What kinds of advertisers are leaning into PayPal Ads right now? Are there specific verticals or types of brands where you're seeing early traction?
We’re seeing momentum from both endemic and non-endemic advertisers. On the endemic side (think retail, travel, D2C), merchants tap into our data to personalize ads, boost loyalty, and optimize spend across channels. While non-endemic brands like CPGs, they still want to reach high-intent shoppers in high-attention environments.
If you step back, all successful ads businesses have three things – they engage a coveted audience, at scale, in high-intent moments. About 7 in 10 Americans have a PayPal account and roughly half open PayPal multiple times per week. Venmo is mentioned every 9 seconds on social media, and 48% of Venmo users are Gen Z or Millennial. And this all happens at a critical consumer moment – when people are thinking about spending money and shopping.
The thing to keep in mind is that the PayPal brand was founded on one thing: trust. Our consumers trust us to keep their information safe, to recommend products and goods they’ll love, and to make shopping more effortless and instant. Whether you’re endemic or non-endemic, that’s the promise we’ve been bringing to market
You’ve said the CMO cares about incrementality, but the CFO cares about market share. We’d generally agree with that sentiment for many categories of marketers. How does PayPal Ads help brands answer both of those questions?
It’s one of the biggest advantages we have.

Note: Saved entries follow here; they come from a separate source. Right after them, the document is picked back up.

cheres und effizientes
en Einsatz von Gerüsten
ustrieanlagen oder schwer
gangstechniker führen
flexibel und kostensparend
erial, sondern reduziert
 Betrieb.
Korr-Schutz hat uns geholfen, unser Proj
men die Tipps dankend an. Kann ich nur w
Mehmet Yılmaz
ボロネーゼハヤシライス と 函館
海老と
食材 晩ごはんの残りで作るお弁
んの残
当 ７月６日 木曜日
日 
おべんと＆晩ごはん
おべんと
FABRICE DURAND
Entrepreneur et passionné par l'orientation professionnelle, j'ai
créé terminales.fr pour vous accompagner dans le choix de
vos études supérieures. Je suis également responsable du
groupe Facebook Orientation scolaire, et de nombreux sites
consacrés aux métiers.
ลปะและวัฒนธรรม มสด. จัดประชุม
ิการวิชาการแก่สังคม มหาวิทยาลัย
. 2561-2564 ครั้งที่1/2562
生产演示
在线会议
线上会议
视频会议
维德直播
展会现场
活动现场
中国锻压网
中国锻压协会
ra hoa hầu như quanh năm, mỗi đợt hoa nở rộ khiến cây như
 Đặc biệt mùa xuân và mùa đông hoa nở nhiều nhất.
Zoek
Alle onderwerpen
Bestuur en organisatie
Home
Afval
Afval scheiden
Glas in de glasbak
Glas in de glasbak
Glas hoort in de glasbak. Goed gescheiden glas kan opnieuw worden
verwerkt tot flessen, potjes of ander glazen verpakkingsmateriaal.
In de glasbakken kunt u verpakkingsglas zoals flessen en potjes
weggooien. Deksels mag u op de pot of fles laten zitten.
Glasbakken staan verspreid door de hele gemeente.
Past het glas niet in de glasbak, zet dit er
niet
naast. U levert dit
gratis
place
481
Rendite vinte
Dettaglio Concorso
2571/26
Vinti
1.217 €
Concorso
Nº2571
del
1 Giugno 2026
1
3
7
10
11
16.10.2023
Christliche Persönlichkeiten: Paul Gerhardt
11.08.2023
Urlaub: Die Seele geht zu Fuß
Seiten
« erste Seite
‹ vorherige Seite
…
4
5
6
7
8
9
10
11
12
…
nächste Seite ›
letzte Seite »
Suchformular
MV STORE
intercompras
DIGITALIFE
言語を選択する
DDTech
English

Because we see transaction-level data across tens of millions of merchants, we can help brands measure both incrementality and market share — how much they sold but also how they’re doing relative to competitors.
For CMOs, we are focused on providing closed-loop measurement that isolates the incremental lift from advertising: who saw an ad, who converted, and how much was incremental versus baseline behavior. For CFOs, we are building visibility into share-of-wallet dynamics. We can show how your sales trend across merchants, how you stack up against category peers, and where your media dollars are truly moving the needle.
It’s attribution with insights into competitive dynamics. That’s the kind of intelligence that drives smarter planning, better optimization, and ultimately, more accountable marketing. And it’s what we’ll be bringing to our announcements going into Cannes this year.
Final question: what’s the last thing you paid for with PayPal?
Oh wow. I have two teenage boys, and we’re constantly shopping online. I’ve been using PayPal since I was in Germany because PayPal is one of, if not the, most trusted payment brand in the country.
But the last thing I purchased using PayPal was a pair of new sunglasses from Warby Parker. Cannes is almost here.